▶ SET EXERCISE 1:
In the passage on spectrum parameters, why is a Larmor frequency listed among the parameters? Answer in one to three sentences.
▶ SET EXERCISE 2:
Reproduce word for word the part of the passage on spectrum parameters that opens with the words containing "For 2D spectra" and closes with "always in ppm.".

Alternative accepted parameters (Bruker type...):

Spectral width in ppm SW=
Chemical shift of the center of the spectrum SFO1= 
Larmor frequency (to allow to switch to Hz scale) BF1= 
Number of points SI=
SI data points (int or float text or binary ????)

The reader should be able to manage both types of parameters. Interconvertion of (FIRSTX LASTX LARMOR NPOINTS) into (SW SFO1 BF1 SI) being trival.

For 2D spectra

We should consider correlation spectra (with chemical shift in both dimensions) but also J-resolved spectra (Hz in F1) 2D spectra with double quantum scales (in F1) and Diffusion "spectra" (DOSY) What other combination ???? Assuming the direct dimension is always in ppm.

Preferred format (for new developments use this...)

"D" is for direct dimension "I" stands for indirect dimension.

Type of indirect dimension: TYPE_F1_SCALE= "ppm", "Hz", "dq", "diff"
Spectral within ppm in the direct and indirect dimensions SWD= / SWI= 
Chemical shift of the first point (bottom / left side) FIRSTXD= / FIRSTXI=
Chemical shift of the last point (top / right side) LASTXD= / LASTXI=
Larmor frequencies (to allow switch to Hz) LARMORD= / LARMORI= (0 if not relevant - for type "Hz")

▶ DATA BLOCK:
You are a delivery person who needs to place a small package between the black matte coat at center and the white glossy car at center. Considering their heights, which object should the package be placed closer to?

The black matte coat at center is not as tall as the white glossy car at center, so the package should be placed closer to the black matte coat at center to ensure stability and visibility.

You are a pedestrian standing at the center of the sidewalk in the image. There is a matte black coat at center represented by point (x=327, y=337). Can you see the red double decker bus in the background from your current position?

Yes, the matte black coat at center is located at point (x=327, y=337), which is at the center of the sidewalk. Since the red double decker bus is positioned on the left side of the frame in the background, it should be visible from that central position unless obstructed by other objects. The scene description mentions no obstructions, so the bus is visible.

▶ WORKED SOLUTION 1:
The Larmor frequency (BF1=, and LARMORD= / LARMORI= for 2D spectra) is there to allow switching to a Hz scale. For an indirect dimension of type "Hz", the value is set to 0 because it is not relevant.

▶ WORKED SOLUTION 2:
For 2D spectra

We should consider correlation spectra (with chemical shift in both dimensions) but also J-resolved spectra (Hz in F1) 2D spectra with double quantum scales (in F1) and Diffusion "spectra" (DOSY) What other combination ???? Assuming the direct dimension is always in ppm.